Selby C. Jacobs, MD, MPH, Professor Emeritus of Psychiatry and Public Health, Yale School of Medicine, Department of Psychiatry
Remarkable and inspiring. In a clear and resonant narrative voice, Claire Bien tells how she struggled and eventually surmounted auditory hallucinations and severe emotional turmoil while living a full life: maturing in the first generation of a Chinese-American family, marrying, working full-time, and nurturing a son in a supportive family and community.
New York Journal of Books
This is a revolutionary book, written by Claire Bien, who has experienced and dealt with auditory hallucinations-latterly without medication. Now living with a son and successful career, it tells of her determination not to let the disease beat her. ...Some of the book can be graphic, as Claire provides a full picture of the 'degree of horror' such a condition can engender; however, she also provides hope of recovery, 'even the most horrifying and bizarre beliefs are not sign and symptom of an irreparably broken mind.'
Publishers Weekly
In this candid, informative memoir, Bien, a trained facilitator for the Hearing Voices Network, describes experiencing auditory verbal hallucinations throughout much of her adult life.
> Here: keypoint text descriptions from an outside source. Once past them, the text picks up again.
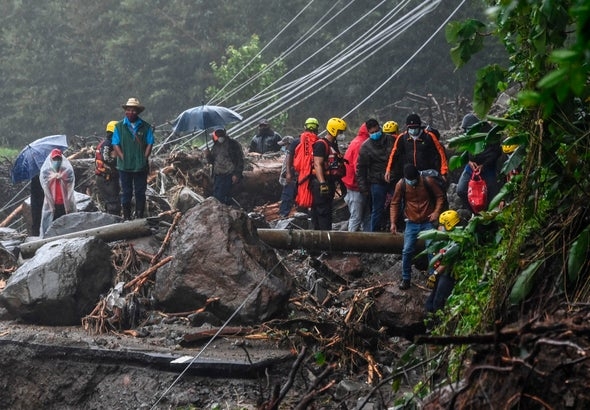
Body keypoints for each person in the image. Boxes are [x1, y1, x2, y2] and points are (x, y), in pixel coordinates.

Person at [390, 164, 445, 290]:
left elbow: (440, 196)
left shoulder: (427, 181)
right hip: (411, 221)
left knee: (431, 248)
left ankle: (432, 277)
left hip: (427, 221)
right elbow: (394, 203)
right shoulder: (402, 184)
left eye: (413, 179)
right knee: (407, 250)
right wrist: (393, 222)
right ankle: (406, 279)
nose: (412, 182)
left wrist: (436, 212)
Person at [112, 97, 154, 220]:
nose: (131, 113)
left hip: (140, 167)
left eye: (134, 110)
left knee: (140, 192)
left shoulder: (145, 127)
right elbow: (115, 143)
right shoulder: (119, 127)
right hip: (124, 167)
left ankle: (140, 216)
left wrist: (144, 157)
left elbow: (150, 143)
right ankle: (127, 217)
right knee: (126, 193)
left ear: (138, 112)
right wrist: (122, 157)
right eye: (129, 110)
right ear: (125, 111)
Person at [455, 113, 502, 214]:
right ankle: (474, 212)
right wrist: (469, 161)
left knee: (492, 193)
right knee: (461, 190)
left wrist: (484, 165)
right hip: (471, 167)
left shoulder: (489, 134)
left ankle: (490, 214)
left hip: (487, 167)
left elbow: (496, 153)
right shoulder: (468, 136)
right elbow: (463, 151)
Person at [384, 113, 448, 186]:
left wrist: (443, 172)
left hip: (428, 172)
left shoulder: (429, 136)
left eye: (415, 127)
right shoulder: (402, 138)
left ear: (419, 126)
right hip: (410, 174)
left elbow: (441, 153)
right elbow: (393, 154)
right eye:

Having eventually learned to manage this condition, she aims to bring hope to others in the same circumstances. Bien details the most difficult and embarrassing periods of her life, including the deaths of close family members and her two troubled marriages, both which ended in divorce. The book chronologically documents Bien's life from her early years, through college, to her struggle to find a vocational calling, alongside the time line of her voices: their first appearance, her first hospitalization, and her subsequent recoveries. Bien's tone is matter-of-fact and often rings flat throughout her comprehensive accounts; the sentences are mostly declarative and devoid of much emotion. Bien is lucid and calm in looking back at her life and battles, displaying an admirably unflinching self-awareness. She's able to understand how she "was primed to hear voices" by biological and life triggers associated with her condition, and her journey will appeal to others struggling to overcome or better understand the same affliction.